Should living room furniture be the same height? My first response to that is, why, and what would the fun of that be? I think a bit of height variety keeps things interesting when it comes to setting up a place to relax for you and your household and guests.
The Golden Ratio
1:1.618 represents the golden ratio, which designers have used for more than 2,500 years as of 2021. Apparently, it’s the standard we’re supposed to live by when determining the height of our living room furniture.
Regarding the golden ratio, Homes & Gardens Interior Designs Author Lucy Searle says, “It occurs multiple times in nature, from the proportion of human bodies to the spiral of seashells and is thought to be perfectly pleasing to the eye.”
I’m sure most people today don’t care that much about the golden ratio though. Besides, many living room pieces come together as a set, which makers have already designed to optimal proportions.
Height From The Floor
Source: Zuri Furniture
It doesn’t hurt to know about the golden ratio. However, I believe I have found more practical advice than the golden ratio involving seating.
“Seating should be between 15 and 18 inches off the ground.

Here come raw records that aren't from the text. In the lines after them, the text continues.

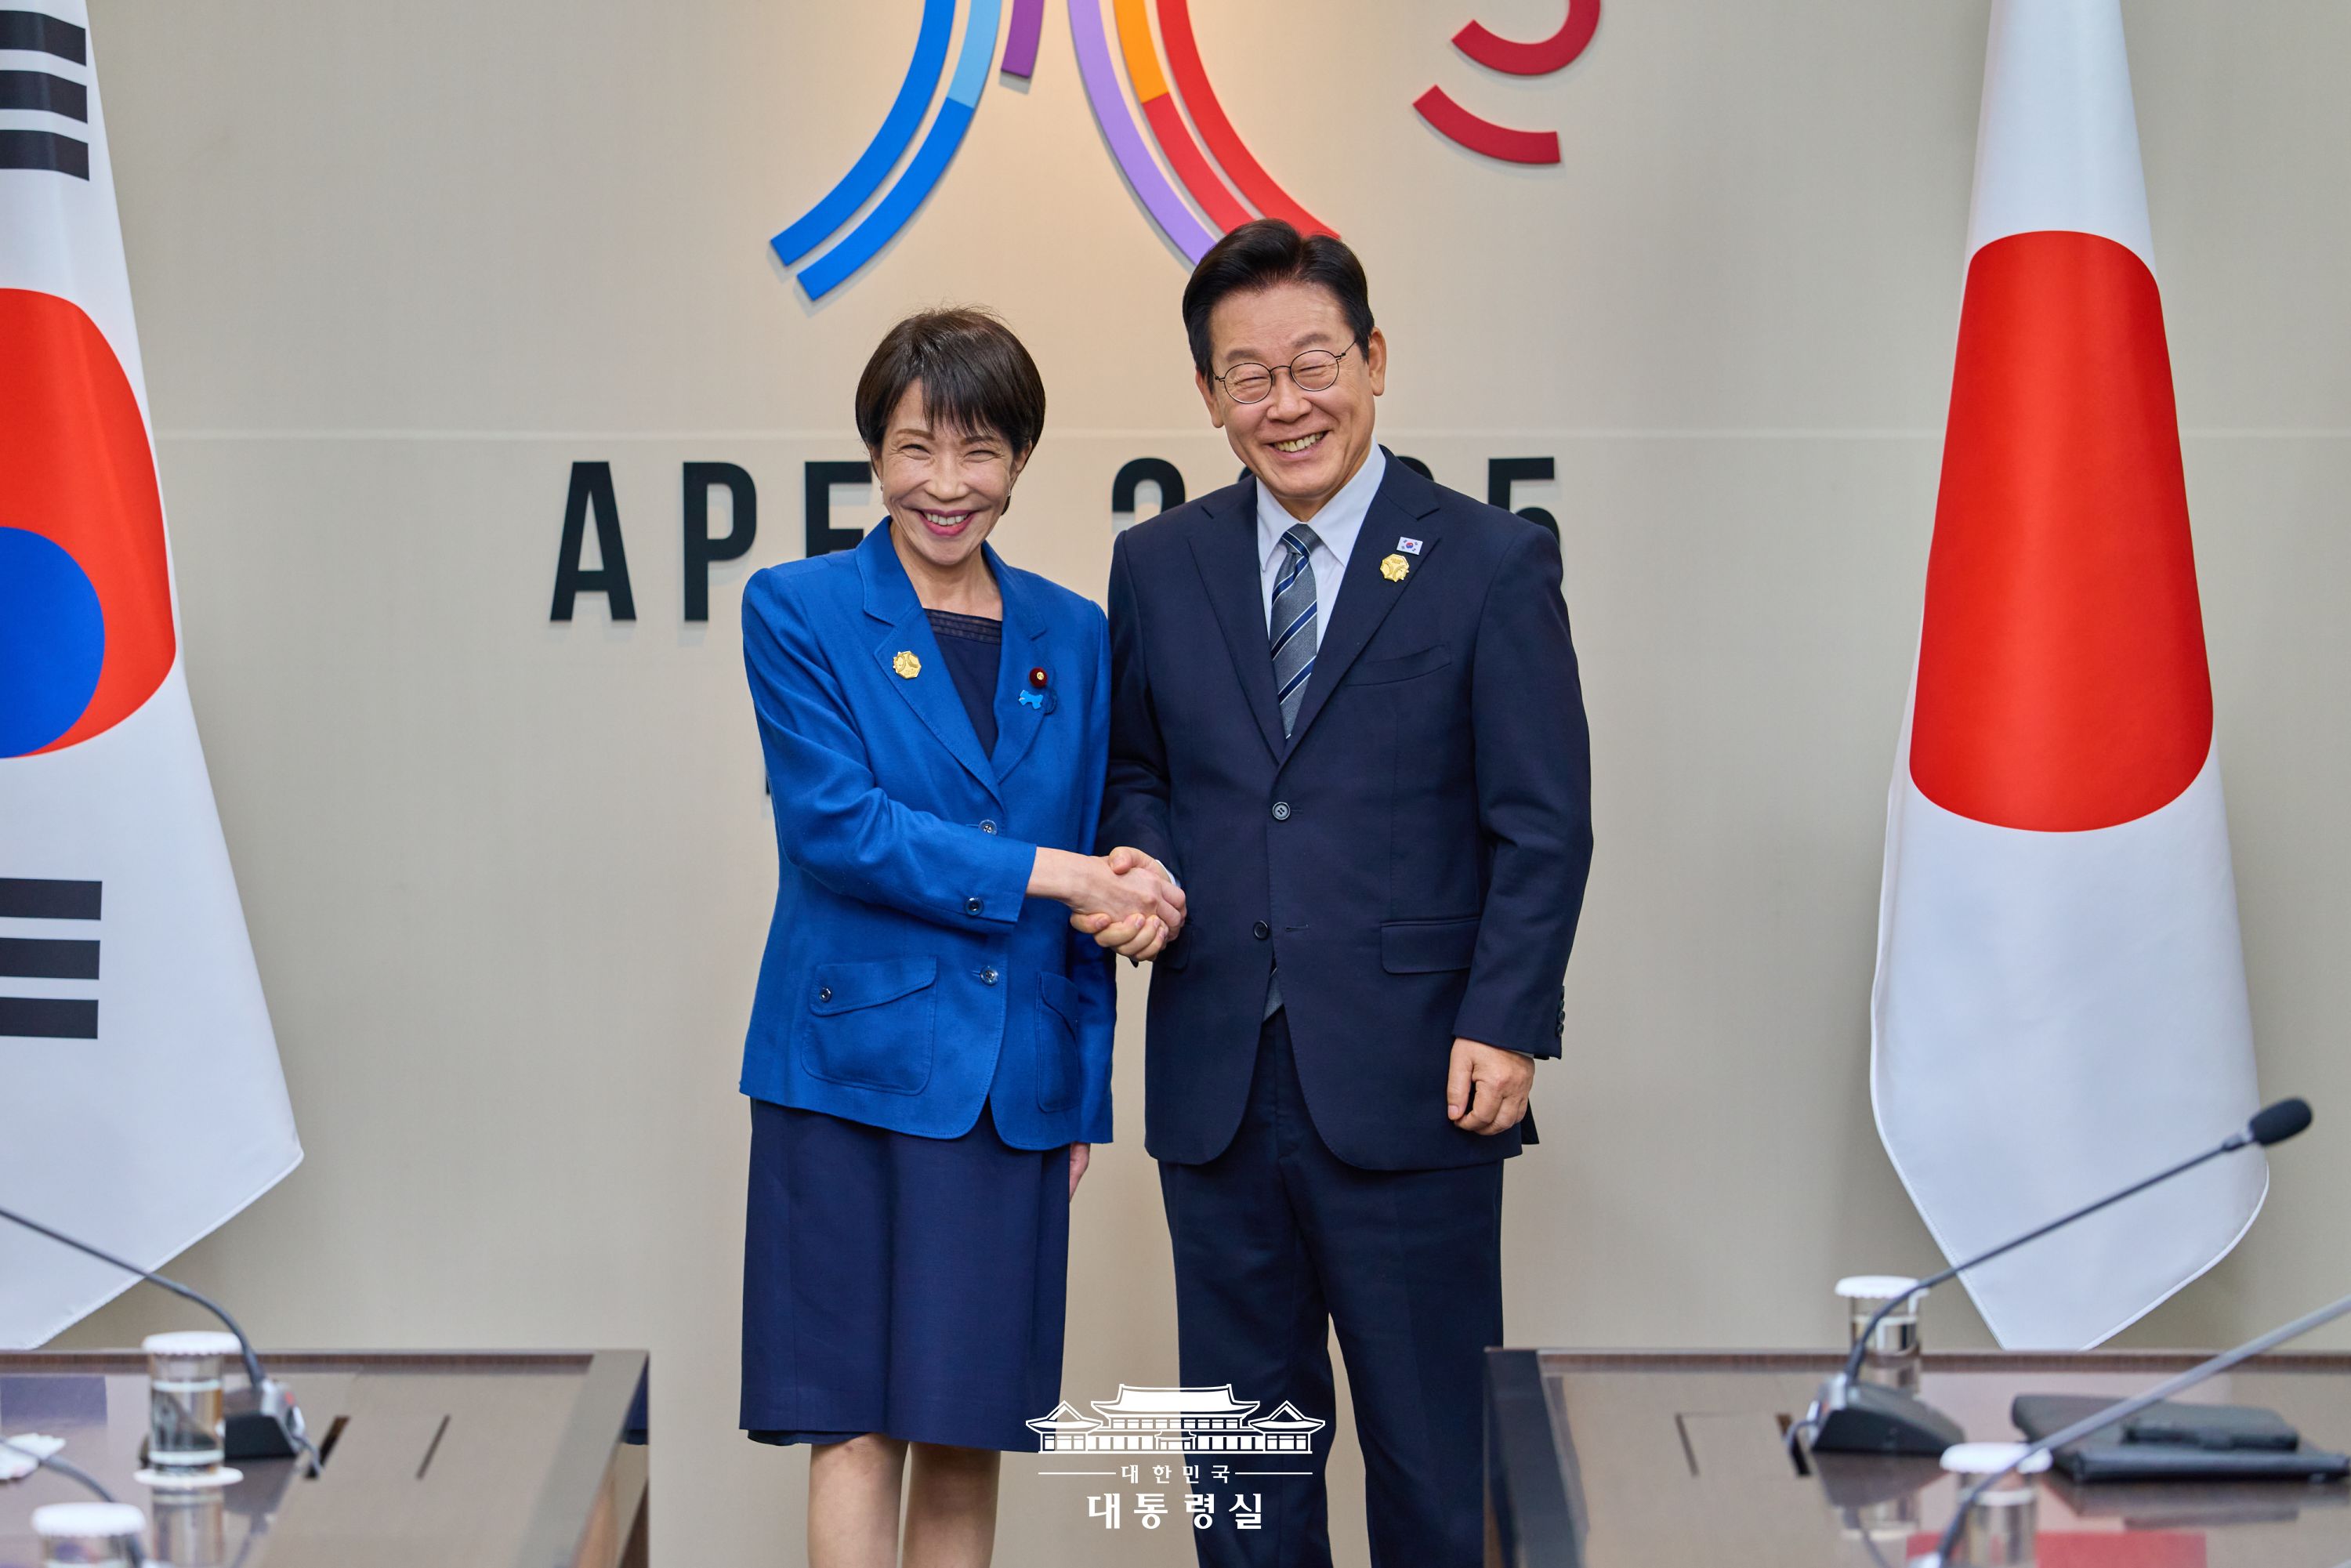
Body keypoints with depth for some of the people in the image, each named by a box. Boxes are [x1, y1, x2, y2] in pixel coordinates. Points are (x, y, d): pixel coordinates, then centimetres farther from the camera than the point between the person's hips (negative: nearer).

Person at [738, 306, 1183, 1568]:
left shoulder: (1072, 637, 11)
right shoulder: (797, 611, 0)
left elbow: (1100, 882, 14)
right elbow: (837, 825, -12)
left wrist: (1085, 1092, 11)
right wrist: (1056, 873, -15)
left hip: (1014, 1087, 3)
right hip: (856, 1066, -3)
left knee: (970, 1427, 7)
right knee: (857, 1421, -3)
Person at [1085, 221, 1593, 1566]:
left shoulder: (1493, 564, -1)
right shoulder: (1158, 565, 10)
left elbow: (1545, 826, -4)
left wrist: (1506, 1027, -13)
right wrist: (1143, 865, -4)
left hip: (1410, 1087, -4)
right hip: (1217, 1085, 4)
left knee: (1433, 1439, 4)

Any higher and a seat will feel too throne-like; any lower, and you will feel like you are sitting on the floor,” says New York Times Home & Garden’s Stephen Milioti.

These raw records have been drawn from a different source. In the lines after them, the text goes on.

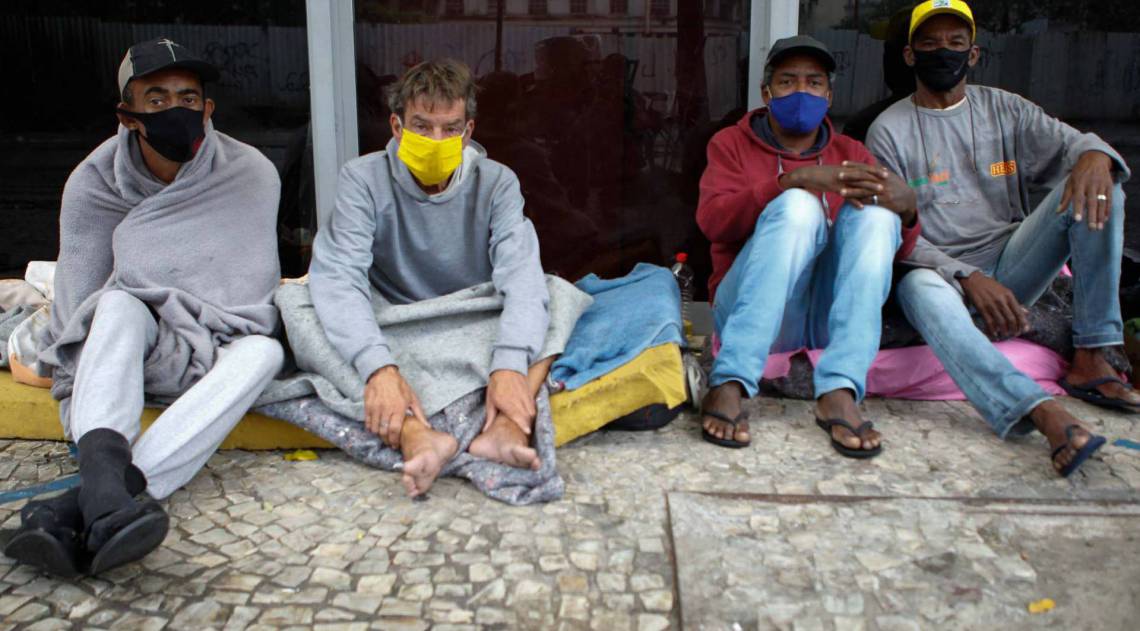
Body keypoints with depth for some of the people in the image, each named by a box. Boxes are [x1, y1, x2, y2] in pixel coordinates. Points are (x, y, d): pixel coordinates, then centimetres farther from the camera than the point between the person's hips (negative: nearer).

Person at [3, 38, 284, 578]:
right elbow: (78, 305, -7)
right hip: (117, 351, 1)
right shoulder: (93, 183, -5)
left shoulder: (249, 174, -10)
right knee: (120, 306, -33)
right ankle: (105, 487, -56)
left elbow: (247, 288, -13)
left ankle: (77, 506, -48)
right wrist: (79, 392, -19)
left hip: (205, 355, 0)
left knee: (263, 350, -34)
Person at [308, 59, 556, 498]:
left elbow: (521, 275, -21)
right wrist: (378, 366, -41)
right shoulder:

This NY interior display expert supports the strict rules set by celebrity home designer Jeffrey Bilhuber, who designed David Bowie’s house. This advice came from 2007, but the 2021 recommendation means the difference of one inch.
Either way, I’m glad to learn that strict design protocol at least allows for some leeway, which is between three and four inches of a height difference from the floor.

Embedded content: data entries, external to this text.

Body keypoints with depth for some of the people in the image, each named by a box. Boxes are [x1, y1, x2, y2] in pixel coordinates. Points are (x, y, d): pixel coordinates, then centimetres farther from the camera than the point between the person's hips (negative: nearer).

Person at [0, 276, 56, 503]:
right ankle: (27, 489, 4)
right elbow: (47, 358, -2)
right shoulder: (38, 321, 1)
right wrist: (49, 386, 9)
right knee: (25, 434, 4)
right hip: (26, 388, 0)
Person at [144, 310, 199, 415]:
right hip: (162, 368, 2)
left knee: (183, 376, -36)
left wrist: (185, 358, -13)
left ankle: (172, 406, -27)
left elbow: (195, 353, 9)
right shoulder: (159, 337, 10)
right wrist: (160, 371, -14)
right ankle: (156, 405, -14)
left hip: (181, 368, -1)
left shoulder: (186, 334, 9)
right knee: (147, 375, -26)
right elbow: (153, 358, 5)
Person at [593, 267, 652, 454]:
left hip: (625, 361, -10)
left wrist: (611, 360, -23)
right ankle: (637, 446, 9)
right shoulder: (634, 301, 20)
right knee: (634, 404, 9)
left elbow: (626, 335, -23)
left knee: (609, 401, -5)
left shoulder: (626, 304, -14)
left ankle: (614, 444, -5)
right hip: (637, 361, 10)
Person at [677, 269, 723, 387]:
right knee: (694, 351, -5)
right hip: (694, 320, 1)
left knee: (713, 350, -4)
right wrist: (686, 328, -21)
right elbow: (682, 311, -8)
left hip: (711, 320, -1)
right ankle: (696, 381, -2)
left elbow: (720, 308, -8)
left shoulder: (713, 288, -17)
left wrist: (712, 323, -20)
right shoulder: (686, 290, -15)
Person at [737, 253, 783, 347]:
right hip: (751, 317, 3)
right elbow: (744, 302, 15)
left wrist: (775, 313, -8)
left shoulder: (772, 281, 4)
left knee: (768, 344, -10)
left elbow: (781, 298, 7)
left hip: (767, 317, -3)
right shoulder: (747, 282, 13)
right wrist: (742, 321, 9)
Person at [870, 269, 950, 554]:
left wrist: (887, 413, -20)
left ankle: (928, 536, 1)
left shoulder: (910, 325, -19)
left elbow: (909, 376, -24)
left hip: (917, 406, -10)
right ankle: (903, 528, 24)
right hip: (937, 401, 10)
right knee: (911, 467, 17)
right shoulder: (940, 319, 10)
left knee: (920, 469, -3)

Relative To Other Furniture
Coffee Table To Sofa (Or Chairs)
Coffee tables have an interesting purpose. Most ones I’ve seen, they sit level with the top of a couch seat. If alone or only a small group, people sometimes put their feet up on it if not using it for the feet.
However, I wouldn’t recommend putting your feet on it and get a footstool for that purpose instead. However, I do think the possibility of placing the feet on them when not using it to hold drinks may be the reason why they’re lower than round living room tables.
Round Living Room Table
I’ve seen round living room tables set in the center of the room in front of sofas and armchairs. In this case, I think the round tables with tall legs can extend a little taller than the seating that surrounds it.
Style wise, set higher than where people sit just looks exquisite. However, it also serves as a place for people to set and reach their beverages, snacks or meal plates without much strain.
Footrest To The Seat
If you ever tried to use a footrest that reaches above the bottom of the chair or sofa you’re sitting on, you probably can understand how uncomfortable that feels. I think a footrest should reach a height just a little bit lower – but not too much lower – than the place where you would sit.
End Tables to Seating
Source: Zuri Furniture
I’m fascinated by some of these new enable designs released by 2022. In particular, one piece takes the shape of a small letter “a” and supports itself just by four round pedestals that only extend about an inch off the floor, from what I can tell.
These pieces of furniture can sit way below a seat if their tops reach at least a couple of inches above where you sit. I like it when an end table allows me to comfortably reach for a cup of coffee, my mobile device or snacks on a plate, for instance. I might also use it as an arm rest of the chair or sofa I am sitting in doesn’t have one.
Accent Chair to Sofa
Source: Zuri Furniture
I’m all for an accent, side or armchair sitting a bit higher than the seating line of a sofa. The thin, long legs of many styles lend itself to this, as it does provide an aesthetic appeal. It also helps to have slight furniture height variations to accommodate for both short and tall people.
Recliners and Chaises
I think recliners and chaises defy the seating height rules when pairing living room furniture. They both may sit almost to the ground, but it’s because they’re meant for relaxation, napping and lounging.
Source: Ashley HomeStore
Second to sofas, recliners and chaises usually provide the most comfort for an informal gathering that calls for relaxation. I think they’re ideal for having groups of people over to watch a movie or just for sitting around chit-chatting.
Regarding chaises, some of them do have legs that reach as high as sofas or chairs. However, some of them might sit right on the ground with just four nonslip grip holders to keep them in place.
How to Correct Height
For the first time ever, I just saw a multitude of round and square furniture risers available. You can match them to your seating colors, and you can find some to use as pedestals in unleveled rooms, such as if you live in an old building where part of the foundation has sunk. They might correct height if you feel something seems just a bit “off” with your living room display.
I never tried these yet, but I already approve. It’s too bad I didn’t know about furniture risers the last time I tried to balance mine. All I had was whatever I could find at the dollar store, such as upside-down square organizer containers. I think the stackable risers I just discovered in 2022 would work much better for correcting furniture height.